▶ **REQUEST**
Among the records below, find the line that has "秋彩ちゃんのエピソードに見たような気がします"; from there, give the lines again exactly, and stop after the line that has "い・・・と思うので・・・".

▶ **RECORDS TO USE**
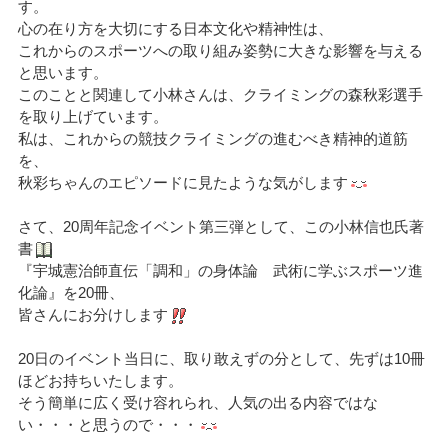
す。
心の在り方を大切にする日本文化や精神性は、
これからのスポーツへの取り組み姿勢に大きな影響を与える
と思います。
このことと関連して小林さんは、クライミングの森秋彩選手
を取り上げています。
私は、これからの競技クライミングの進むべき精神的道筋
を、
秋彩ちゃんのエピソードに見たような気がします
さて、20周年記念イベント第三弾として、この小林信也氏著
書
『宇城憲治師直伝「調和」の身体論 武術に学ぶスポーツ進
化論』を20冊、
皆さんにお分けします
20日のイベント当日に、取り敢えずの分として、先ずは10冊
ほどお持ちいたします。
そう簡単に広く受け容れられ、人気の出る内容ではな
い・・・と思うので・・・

--

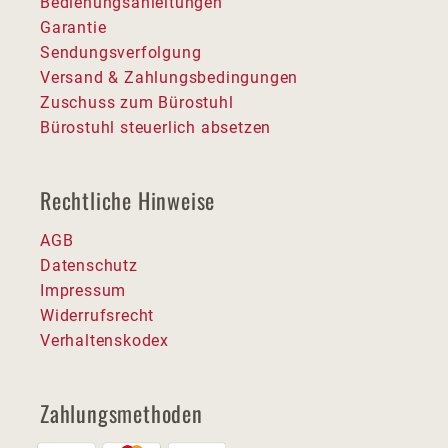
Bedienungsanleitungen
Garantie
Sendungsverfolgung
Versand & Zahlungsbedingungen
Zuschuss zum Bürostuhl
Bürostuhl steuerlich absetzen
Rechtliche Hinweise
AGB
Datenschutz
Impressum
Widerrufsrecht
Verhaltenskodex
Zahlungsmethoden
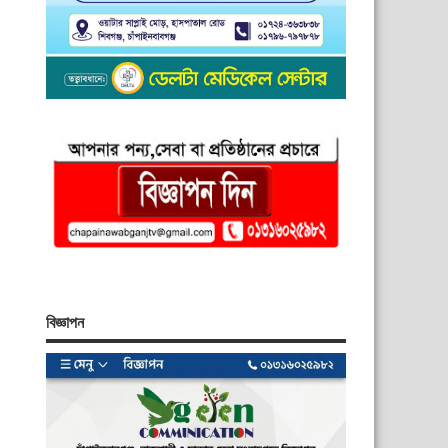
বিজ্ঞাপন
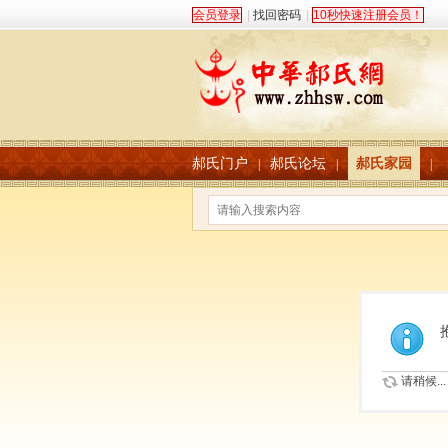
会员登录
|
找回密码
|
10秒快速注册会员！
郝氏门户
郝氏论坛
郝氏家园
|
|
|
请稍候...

▶ **OUTPUT BELOW**
秋彩ちゃんのエピソードに見たような気がします
さて、20周年記念イベント第三弾として、この小林信也氏著
書
『宇城憲治師直伝「調和」の身体論 武術に学ぶスポーツ進
化論』を20冊、
皆さんにお分けします
20日のイベント当日に、取り敢えずの分として、先ずは10冊
ほどお持ちいたします。
そう簡単に広く受け容れられ、人気の出る内容ではな
い・・・と思うので・・・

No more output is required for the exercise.